Directions for this task -
Set down exactly each line of the entries below, beginning at the one that contains "345 363 1590" and ending at the last, and no others.

(Collected data)
· · · · · · ·

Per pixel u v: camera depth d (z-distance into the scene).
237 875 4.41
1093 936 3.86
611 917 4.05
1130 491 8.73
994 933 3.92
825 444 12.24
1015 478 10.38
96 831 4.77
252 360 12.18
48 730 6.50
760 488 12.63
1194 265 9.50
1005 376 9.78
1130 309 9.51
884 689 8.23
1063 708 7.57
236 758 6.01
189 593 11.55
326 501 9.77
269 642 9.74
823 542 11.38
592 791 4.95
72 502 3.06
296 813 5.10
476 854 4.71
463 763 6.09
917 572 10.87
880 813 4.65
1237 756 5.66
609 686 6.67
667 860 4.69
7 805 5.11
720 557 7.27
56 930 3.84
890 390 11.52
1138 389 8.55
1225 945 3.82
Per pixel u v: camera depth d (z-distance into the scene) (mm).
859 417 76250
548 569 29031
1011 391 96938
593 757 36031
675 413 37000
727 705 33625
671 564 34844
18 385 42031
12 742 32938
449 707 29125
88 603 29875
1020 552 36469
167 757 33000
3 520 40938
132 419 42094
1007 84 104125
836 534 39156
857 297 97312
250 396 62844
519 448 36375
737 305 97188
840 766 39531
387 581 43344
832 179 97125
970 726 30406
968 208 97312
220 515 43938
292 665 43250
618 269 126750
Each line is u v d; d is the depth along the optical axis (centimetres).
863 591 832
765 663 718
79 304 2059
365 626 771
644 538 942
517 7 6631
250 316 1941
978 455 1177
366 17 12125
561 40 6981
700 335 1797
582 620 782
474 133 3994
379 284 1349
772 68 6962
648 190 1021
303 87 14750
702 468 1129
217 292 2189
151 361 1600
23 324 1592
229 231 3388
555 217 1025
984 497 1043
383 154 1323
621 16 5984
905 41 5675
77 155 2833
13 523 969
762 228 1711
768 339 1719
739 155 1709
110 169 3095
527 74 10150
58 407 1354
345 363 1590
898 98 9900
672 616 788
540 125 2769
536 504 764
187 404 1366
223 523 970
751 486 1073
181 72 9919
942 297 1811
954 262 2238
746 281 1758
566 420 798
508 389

· · · · · · ·

Solution for this problem -
345 363 1590
898 98 9900
672 616 788
540 125 2769
536 504 764
187 404 1366
223 523 970
751 486 1073
181 72 9919
942 297 1811
954 262 2238
746 281 1758
566 420 798
508 389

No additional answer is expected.